Eis o regresso. Não era preciso ninguém pedir por mais, isso podia ser condição suficiente mas não era condição necessária. Eu estava com apetite por mais e não fazia sentido privar-me desta vontade de continuar. O retorno às lides foi, portanto, natural.
As “histórias” adquiriram um formato ligeiramente diferente: desapareceu a caixa do título. Passou a não figurar qualquer título, mas sim uma citação mais ou menos pachola proferida por uma personagem qualquer, imaginária ou não. Libertou-se do tabu dos quadradinhos, pelo menos em “Telemóvel”, a assim designada primeira “história” deste novo fôlego de bandas-desenhadas. “Telemóvel” também é a primeira aqui exposta que foi feita num papel quadriculado. Mas ainda e (quase) sempre de tamanho A5.
O estilo é também um pouco mais… obscuro. Tudo é deixado no ar, em suposições. As personagens portam-se misteriosamente. Há espaço para elas pararem um pouco para pensar. A “história” desenrola-se num ritmo diferente do habitual, não há cortes abruptos, tudo se passa rapidamente. Não há nada realmente pateta a não ser aquela conversa de casa-de-banho. Não é uma “história” que, globalmente, dê para rir; quanto muito, dará para sorrir.

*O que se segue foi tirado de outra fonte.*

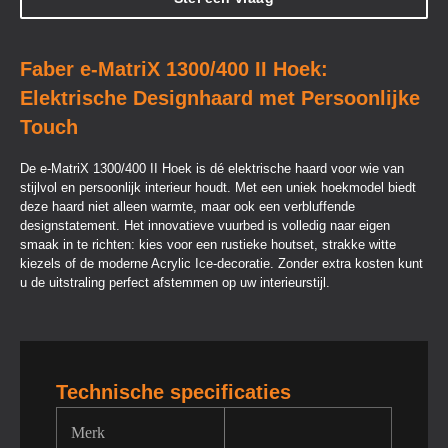
Faber e-MatriX 1300/400 II Hoek:
Elektrische Designhaard met Persoonlijke
Touch
De e-MatriX 1300/400 II Hoek is dé elektrische haard voor wie van
stijlvol en persoonlijk interieur houdt. Met een uniek hoekmodel biedt
deze haard niet alleen warmte, maar ook een verbluffende
designstatement. Het innovatieve vuurbed is volledig naar eigen
smaak in te richten: kies voor een rustieke houtset, strakke witte
kiezels of de moderne Acrylic Ice-decoratie. Zonder extra kosten kunt
u de uitstraling perfect afstemmen op uw interieurstijl.
Technische specificaties
Merk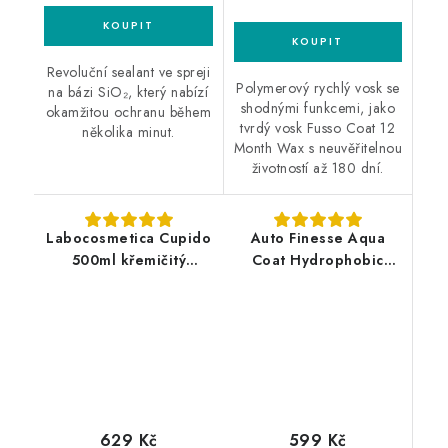
Revoluční sealant ve spreji
Polymerový rychlý vosk se
na bázi SiO₂, který nabízí
shodnými funkcemi, jako
okamžitou ochranu během
tvrdý vosk Fusso Coat 12
několika minut.
Month Wax s neuvěřitelnou
životností až 180 dní.
Labocosmetica Cupido
Auto Finesse Aqua
500ml křemičitý
Coat Hydrophobic
sealant
Rinse Aid 1L křemičitý
sealant
599 Kč
629 Kč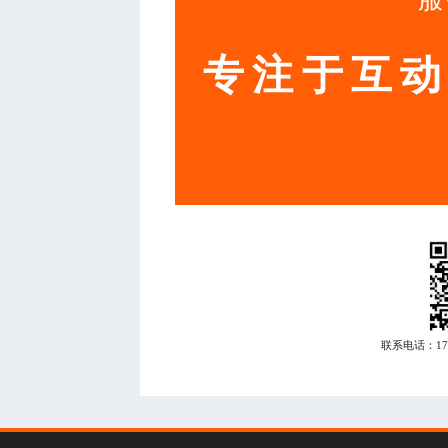
专注于互
联系电话：
1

Pelo menos, devia dar para voltar a ler e detectar os pequenos pormenores que não se vêem da primeira vez.

Não há que esconder que o assunto aqui abordado destroça o fenómeno da dependência do telemóvel e a inerente desumanização que isso provoca nos contactos sociais, quando a febre dos gadgets começava a despontar. Lembro-me de nem sequer ter telemóvel na altura e todos pensarem que estava completamente fora. Em “Telemóvel” dou largas às minhas críticas num registo a roçar a paranormalidade de David Lynch (quanto pretensiosismo), deixando que cada um interpretasse à sua maneira o que é que “Telemóvel” representa, não só em termos de valor artístico pela denúncia que faz da forma preferencial de socialização contemporânea, que é indirecta e à distância, mas também para si mesmo – ou seja, será que a extrema subserviência perante a tecnologia também vos diz alguma coisa?

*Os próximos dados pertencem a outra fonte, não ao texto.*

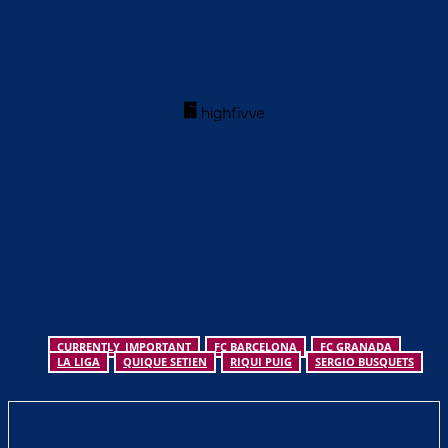
CURRENTLY_IMPORTANT
FC BARCELONA
FC GRANADA
LA LIGA
QUIQUE SETIEN
RIQUI PUIG
SERGIO BUSQUETS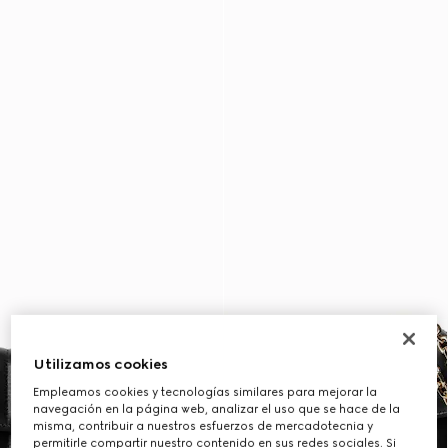
Utilizamos cookies
Empleamos cookies y tecnologías similares para mejorar la
navegación en la página web, analizar el uso que se hace de la
misma, contribuir a nuestros esfuerzos de mercadotecnia y
permitirle compartir nuestro contenido en sus redes sociales. Si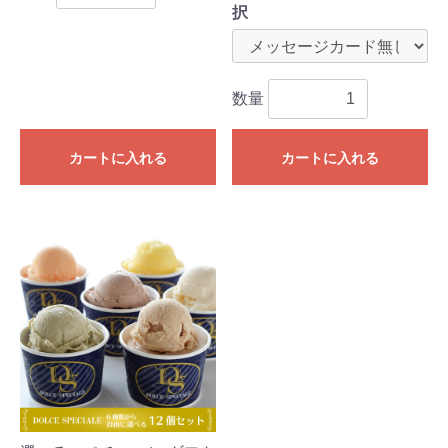
択
数量
カートに入れる
カートに入れる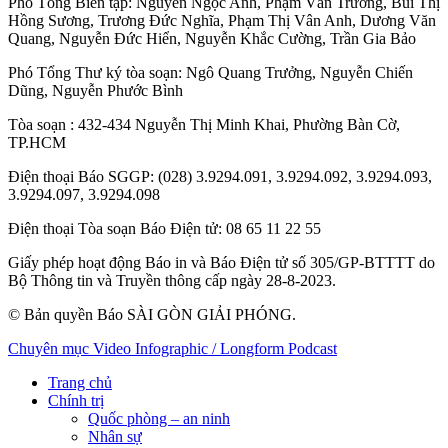
Phó Tổng Biên tập:
Nguyễn Ngọc Anh
,
Phạm Văn Trường
,
Bùi Thị
Hồng Sương
,
Trương Đức Nghĩa
,
Phạm Thị Vân Anh
,
Dương Văn
Quang
,
Nguyễn Đức Hiển
,
Nguyễn Khắc Cường
,
Trần Gia Bảo
Phó Tổng Thư ký tòa soạn:
Ngô Quang Trưởng
,
Nguyễn Chiến
Dũng
,
Nguyễn Phước Bình
Tòa soạn
: 432-434 Nguyễn Thị Minh Khai, Phường Bàn Cờ,
TP.HCM
Điện thoại Báo SGGP
: (028) 3.9294.091, 3.9294.092, 3.9294.093,
3.9294.097, 3.9294.098
Điện thoại Tòa soạn Báo Điện tử
: 08 65 11 22 55
Giấy phép hoạt động Báo in và Báo Điện tử số 305/GP-BTTTT do
Bộ Thông tin và Truyền thông cấp ngày 28-8-2023.
© Bản quyền Báo SÀI GÒN GIẢI PHÓNG.
Chuyên mục
Video
Infographic / Longform
Podcast
Trang chủ
Chính trị
Quốc phòng – an ninh
Nhân sự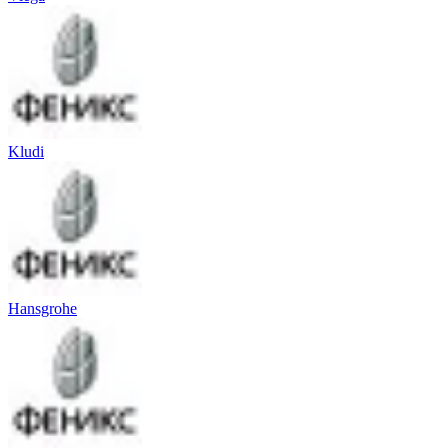
Kludi
Hansgrohe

Quem são estes dois? E o nebuloso assassino é o mesmo que tenta um arriscado contacto pessoal? E quem é que está atrasado e porquê? Será que um é o Diabo? Mas o Diabo não mata e pede amor logo seguir. Será que o outro é Deus? Um Deus atrasado e que não acaba as frases? Serão os mesmos? Ou será ao contrário? Digam-me vocês o que acham. Pensem nisto antes que a bateria acabe.